Но Джастин опять покачал головой:
– Сейчас я ни с кем не живу. В прошлом году у меня был роман с одной особой, но она не понимает жестких требований моей профессии, и неизвестно, поймет ли. Она актриса, но это двадцатидвухлетнее дитя из Огайо просто не понимает, где я нахожусь.
– Ну и где же? Или я надоедаю?
Голос Дафны был осторожным, но он улыбнулся. Джастин не возражал против ее вопросов, они ему нравились. Она сама ему нравилась, и он хотел, чтобы она знала, что он собой представляет.
– Ты не надоедаешь, Дафф. К концу съемок мы будем знать друг друга как облупленные. – Он мгновение колебался, думая над ее вопросом. – Не знаю, как тебе это объяснить, но я просто не хочу больше связывать себя с кем-то, кто не понимает этой работы. Это утомляет, когда все время приходится оправдываться. Она болезненно ревнива, а я не могу отчитываться за каждый день и каждую ночь. Мне нужна свобода. Мне нужно время, чтобы обдумать то, что я делаю, куда иду, что собой представляю – продумать и прочувствовать. Я себя лучше чувствую один, чем с кем-то, кто это подавляет.
С его словами нельзя было не согласиться, и Дафна кивнула, а он засмеялся и покачал головой:
– В народе об этом, кажется, говорят так: «Она меня не понимает». Ты уже такое раньше слышала?
– Ага. – Она отхлебнула из их общей банки с газировкой и засмеялась. – Слышала. Я думаю, что, может быть, поэтому я тоже живу одна. Чертовски трудно было бы кому-то объяснить, почему я работаю по восемнадцать часов в сутки и в шесть утра еле доползаю до постели, словно меня били. Это мой хлеб, и вряд ли на него согласился бы еще кто-то.

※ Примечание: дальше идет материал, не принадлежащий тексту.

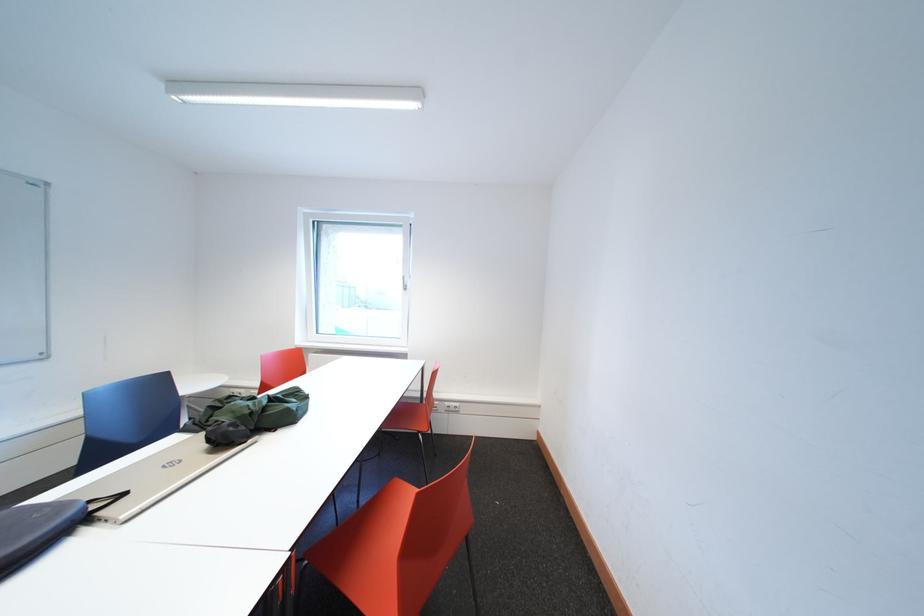
Where would you turn the white window handle? Please return your answer as a coordinate pair (x, y).

(406, 275)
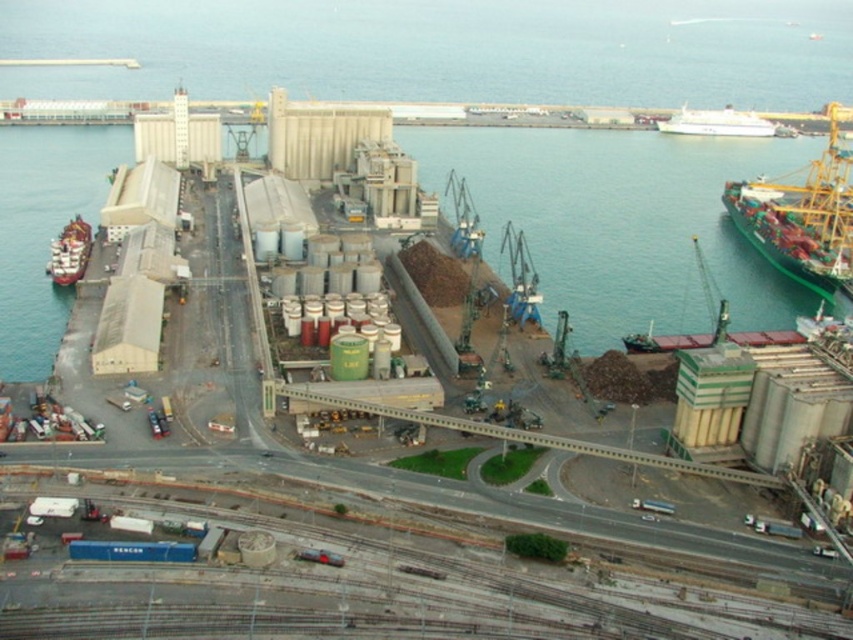
You are a port authority inspector examining the industrial port scene. You need to determine the visibility of the green matte cargo ship at upper right from the green metallic waterway at center. Based on their positions, is the cargo ship visible from the waterway? Please explain.

The green metallic waterway at center is closer to the viewer than the green matte cargo ship at upper right. Since the cargo ship is further away, it would likely be visible from the waterway as there are no obstructions mentioned in the scene description between them.

You are a port authority inspector and need to ensure safe navigation between the green metallic waterway at center and the white glossy ship at upper right. Based on their positions, which object is closer to the left side of the port area?

The green metallic waterway at center is closer to the left side of the port area because it is positioned to the left of the white glossy ship at upper right.

You are a port authority official planning to navigate a small boat through the green metallic waterway at center. Considering the position of the white glossy ship at upper right, will the waterway be obstructed by the ship?

The green metallic waterway at center is in front of the white glossy ship at upper right, meaning the ship is behind the waterway. Therefore, the waterway is not obstructed by the ship and remains navigable.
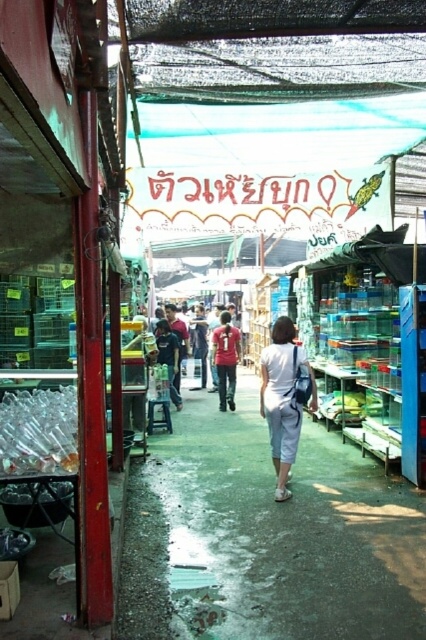
Question: Where is white cotton pants at center located in relation to red matte shirt at center in the image?

Choices:
 (A) left
 (B) right

Answer: (B)

Question: Can you confirm if concrete floor at center is wider than red matte shirt at center?

Choices:
 (A) yes
 (B) no

Answer: (A)

Question: Which of the following is the farthest from the observer?

Choices:
 (A) concrete floor at center
 (B) white cotton pants at center

Answer: (B)

Question: Which object is farther from the camera taking this photo?

Choices:
 (A) white cotton pants at center
 (B) red matte shirt at center
 (C) concrete floor at center

Answer: (B)

Question: Does concrete floor at center have a larger size compared to white cotton pants at center?

Choices:
 (A) yes
 (B) no

Answer: (B)

Question: Which object is the closest to the concrete floor at center?

Choices:
 (A) white cotton pants at center
 (B) red matte shirt at center

Answer: (A)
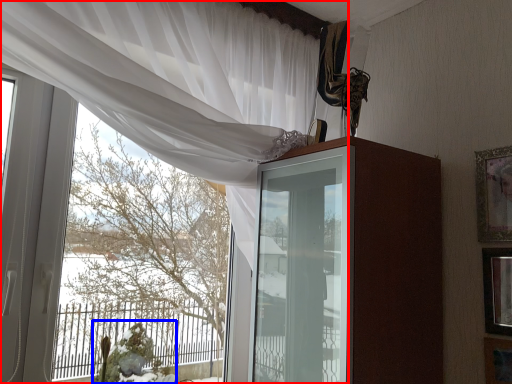
Question: Which object appears farthest to the camera in this image, curtain (highlighted by a red box) or floral arrangement (highlighted by a blue box)?

Choices:
 (A) curtain
 (B) floral arrangement

Answer: (B)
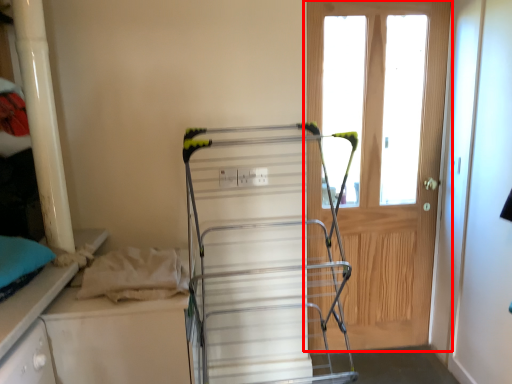
Question: In this image, where is door (annotated by the red box) located relative to wide?

Choices:
 (A) right
 (B) left

Answer: (A)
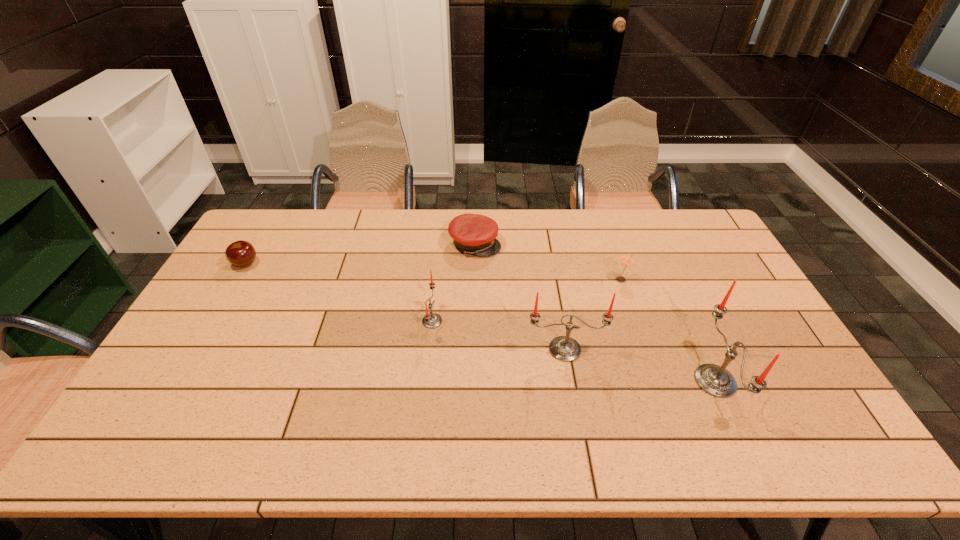
Where is `free region located 0.390m on the front-facing side of the rightmost object`? Image resolution: width=960 pixels, height=540 pixels. free region located 0.390m on the front-facing side of the rightmost object is located at coordinates (546, 381).

The image size is (960, 540). I want to click on vacant space located 0.250m on the front-facing side of the rightmost object, so click(x=600, y=381).

Where is `vacant region located 0.330m on the front-facing side of the rightmost object`? This screenshot has height=540, width=960. vacant region located 0.330m on the front-facing side of the rightmost object is located at coordinates (569, 381).

Where is `free region located on the front of the apple`? This screenshot has height=540, width=960. free region located on the front of the apple is located at coordinates (193, 353).

This screenshot has height=540, width=960. Identify the location of free space located 0.130m on the front of the cap with an emblem. (538, 244).

I want to click on vacant area located on the right of the straw, so click(x=665, y=280).

Where is `object that is at the far edge`? The height and width of the screenshot is (540, 960). object that is at the far edge is located at coordinates (476, 234).

Identify the location of object present at the near edge. This screenshot has height=540, width=960. (715, 380).

Locate an element on the screen. The height and width of the screenshot is (540, 960). object present at the left edge is located at coordinates (240, 253).

Find the location of a particular element. This screenshot has height=540, width=960. vacant region at the far edge is located at coordinates (640, 238).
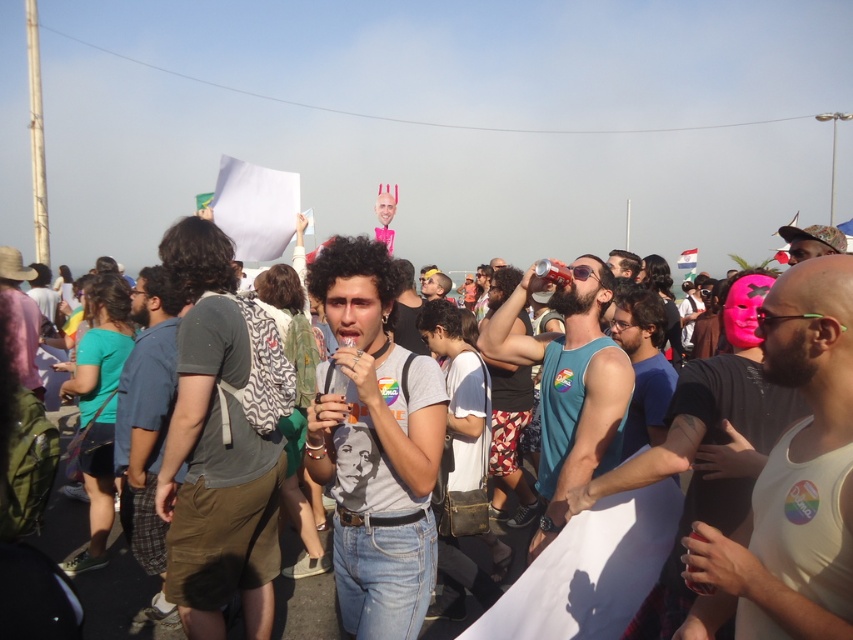
Can you confirm if dark gray cotton t-shirt at center is shorter than matte blue tank top at center?

In fact, dark gray cotton t-shirt at center may be taller than matte blue tank top at center.

Who is more forward, (184,243) or (532,541)?

Point (532,541)

Between point (207, 492) and point (567, 474), which one is positioned in front?

Positioned in front is point (567, 474).

Find the location of a particular element. The width and height of the screenshot is (853, 640). dark gray cotton t-shirt at center is located at coordinates (215, 451).

Which is in front, point (358, 275) or point (166, 604)?

Point (358, 275) is in front.

How much distance is there between matte gray t-shirt at center and blue denim jeans at center?

matte gray t-shirt at center is 5.51 feet away from blue denim jeans at center.

Identify the location of matte gray t-shirt at center. Image resolution: width=853 pixels, height=640 pixels. (374, 445).

Measure the distance between pink matte mask at center and blue denim jeans at center.

pink matte mask at center is 9.80 feet away from blue denim jeans at center.

Between pink matte mask at center and blue denim jeans at center, which one appears on the right side from the viewer's perspective?

pink matte mask at center

Does point (671, 624) lie behind point (125, 436)?

That is False.

This screenshot has width=853, height=640. What are the coordinates of `pink matte mask at center` in the screenshot? It's located at (705, 460).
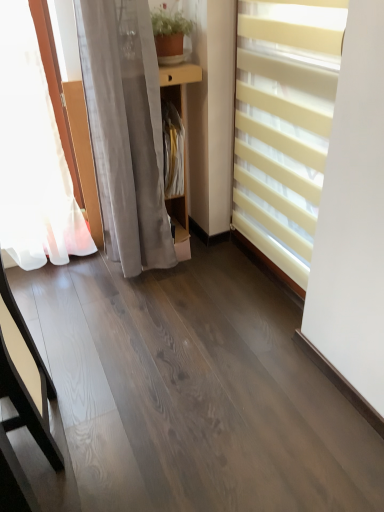
Question: From the image's perspective, relative to sheer white curtain at left, is matte yellow blinds at right above or below?

Choices:
 (A) above
 (B) below

Answer: (B)

Question: Is matte yellow blinds at right wider or thinner than sheer white curtain at left?

Choices:
 (A) thin
 (B) wide

Answer: (A)

Question: Which object is positioned farthest from the light brown wood table at left?

Choices:
 (A) wooden shelf at center
 (B) matte yellow blinds at right
 (C) sheer white curtain at left

Answer: (A)

Question: Considering the real-world distances, which object is farthest from the sheer white curtain at left?

Choices:
 (A) light brown wood table at left
 (B) matte yellow blinds at right
 (C) wooden shelf at center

Меня это устраивает. Но нормальному человеку это бы не подошло.
– Скорее всего. – Джастин улыбнулся, ощущая с ней определенное родство. – Разве что тому, у кого такие же привычки. Иногда я читаю всю ночь, до восхода солнца. Великолепное чувство.
– Да. – Дафна тоже улыбнулась. – Я это обожаю. Знаешь, наверное, в жизни есть этап, когда лучше быть одному. Раньше я так не думала, но теперь твердо это знаю. У меня, по-моему, как раз такой случай.
Она отдала ему банку, – он ее допил и поставил.
– Я с этим не согласен. Я не хочу всю жизнь быть один, но в то же время не хочу связывать свою жизнь с той, которая мне не подходит. Наверное, сейчас я достиг этапа, когда предпочитаю быть один, чем с неподходящей женщиной. Но я все еще верю, не могу не верить, что где-то есть именно та, которая мне нужна и которая сделает меня счастливым. Я просто ее еще не нашел.
Дафна подняла пустую банку:
– Желаю удачи!
– Ты думаешь, такую найти невозможно?
Он был удивлен. Ее книги убеждали в чем-то противоположном. Казалось, что она верит в любовь и счастливые союзы, хотя хорошо понимает, что такое несчастье и утраты.
– Я не считаю, что это невозможно, Джастин. Я находила дважды.
– Ну? И что?
– Они оба погибли.
– Вот гадство. – Он сочувствовал.
– Да. И я не думаю, что такой шанс возможен еще раз.
– То есть ты сдалась?
Они настроились на честный разговор, и Дафна была откровенна.
– Почти. У меня было все, чего я желала, теперь у меня есть моя работа и мой сын. Этого достаточно.
– В самом деле?
– Для меня да. Сейчас. Так продолжается уже долгое время, и у меня нет желания это менять.
Дафна слегка кривила душой. Были моменты, когда ей очень хотелось, чтобы кто-нибудь ее обнял, но она слишком боялась возможной новой потери.